Pursuant to a provision in the contract which permitted Travelers to pay the deductible amount and then be reimbursed by the primary carrier or Overseas, Travelers *13 settled the claim and then sought reimbursement from Overseas for the initial $500,000. Because the primary policy paid only $200,000 ($100,000 per person), Travelers looked to Overseas for the difference. Overseas, in turn, filed an action against their insurance agents, LIG and Hoffman for failing to maintain the proper limits in the primary insurance.

LIG and Hoffman asserted that Overseas was actually liable for a smaller amount which was covered by the primary policy and that Travelers settled the claim for the larger amount without authority. LIG and Hoffman argued that if Overseas was not liable to Travelers, they were not liable to Overseas. The trial court then granted motions for summary judgment on behalf of Overseas, LIG and Hoffman.

The contract of "Catastrophe Umbrella" insurance provided that Overseas would maintain the following primary insurance:

The Named Insured is responsible for maintaining in full force and effect during this policy period the policies of primary insurance described below, including their renewals.

The policy then stated that the limits of liability to be maintained in the primary policy were "1,000,000 General Liability, and 500,000 Auto Liability." The policy further provided that the deductible was to be:

the greater of $25,000 each occurrence, or the sum of all valid and collectible primary insurance applicable to the occurrence.

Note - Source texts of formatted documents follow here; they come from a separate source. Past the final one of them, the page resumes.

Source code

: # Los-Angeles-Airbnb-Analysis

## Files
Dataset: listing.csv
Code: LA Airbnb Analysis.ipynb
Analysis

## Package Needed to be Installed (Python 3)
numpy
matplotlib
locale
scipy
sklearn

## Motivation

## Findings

Umbrella or coinsurance policies are designed to provide coverage only when the amount of an insured loss reaches a predetermined level, such as in the event of a catastrophic event. Since their purpose is to protect against catastrophic losses, these policies commonly require that the insured carry primary insurance to cover all other claims. Chicago Insurance Company v. Dominguez, M.D., 420 So. 2d 882 (Fla. 2d DCA 1982), review denied, 430 So. 2d 450 (Fla. 1983).

Primary insurance can be in the form of a separate policy to cover the deductible limit in the catastrophic policy, or simply self-insurance by the purchaser. In the instant case, the policy is clear and unambiguous that the primary coverage for auto liability is $500,000. Travelers required Overseas to maintain primary auto insurance in the amount of $500,000. To the extent that Overseas did not do so, it became self-insured for that amount.

The deductible amount found in most catastrophic policies is the liability limit of the primary insurance.[1] The required upper liability limit of the underlying insurance, therefore, constitutes the threshold point of liability for the umbrella policy. See, e.g., Garmany v. Mission Insurance Company, 785 F.2d 941 (11th Cir.1986). In this case, because we find no ambiguity in the definition of the deductible, the threshold point of liability for Travelers commences at $500,000. Since the policy empowered Travelers to settle claims and advance sums within the deductible amount, Overseas may now be liable for whatever amounts of this deductible its primary insurance did not cover and may look to its agents for possible indemnification.

Reversed and remanded.

NOTES

[1] For a discussion on the question of what constitutes the deductible in an umbrella policy, see generally R. Keeton & A. Widiss, Insurance Law § 3.11 (1988).